Missing Values in Data Science Interview
If an interviewer shows you a sample dataset and asks you to tell what comes to your mind, he likely wants to ask you about MISSING VALUES in the dataset. So, check if the dataset has any missing values and answer him accordingly. The next thing the interviewer will ask you will likely be about strategies for dealing with those missing values. So, be prepared.
4 Strategies to Deal with Missing Values in a Dataset:
- Drop all columns with missing values (wastes a lot of valuable data, so NOT recommended)
- Drop all rows with missing values (if there are only a few no of rows with missing values, then you can do this)
- Imputation: You basically fill the missing value with some default value (like -1) or some calculated value (like mean). This is the most used strategy.
- Imputation with tracking: Basically, you use imputation on a column, and then you create a new column to keep track of the rows where you have applied imputation. The new column will be either TRUE or FALSE based on whether you have imputed the row. You can further extend this by doing this individually for every column. (This is not used as much because it is generally not feasible as it creates a lot of new columns).

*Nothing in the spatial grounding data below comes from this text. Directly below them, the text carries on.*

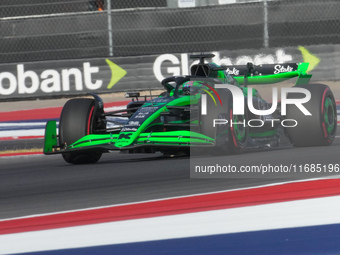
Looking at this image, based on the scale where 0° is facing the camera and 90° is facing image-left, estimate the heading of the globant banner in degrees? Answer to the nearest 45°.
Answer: approximately 0°

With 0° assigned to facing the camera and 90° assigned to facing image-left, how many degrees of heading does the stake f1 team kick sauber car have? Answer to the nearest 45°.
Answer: approximately 45°
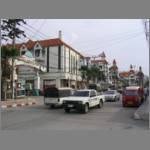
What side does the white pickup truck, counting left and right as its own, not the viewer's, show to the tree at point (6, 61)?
right

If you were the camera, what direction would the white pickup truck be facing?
facing the viewer and to the left of the viewer

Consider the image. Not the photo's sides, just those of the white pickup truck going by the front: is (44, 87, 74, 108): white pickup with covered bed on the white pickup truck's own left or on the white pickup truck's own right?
on the white pickup truck's own right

Ending remark: You will most likely be using the third strategy (of simple imputation) all the time.
Imputation of Missing Values: Numerical vs. Categorical feature
Imputation for numerical feature
You basically impute (fill) the missing value with some default constant value (like -1) or some calculated value like mean, median, or mode.
If you are filling it with a default value, make sure that the replacement value is outside the range of the possible values for that column. For example, you could use a value of -1 for the column PRICE because the price cannot be negative. So, -1 will denote to the algorithm that this is a missing value.
Imputation for categorical feature
In the case of a categorical feature, you impute (fill) the missing value with the most frequently occurring value (mode) or some default value like "_MISSING" (generally!)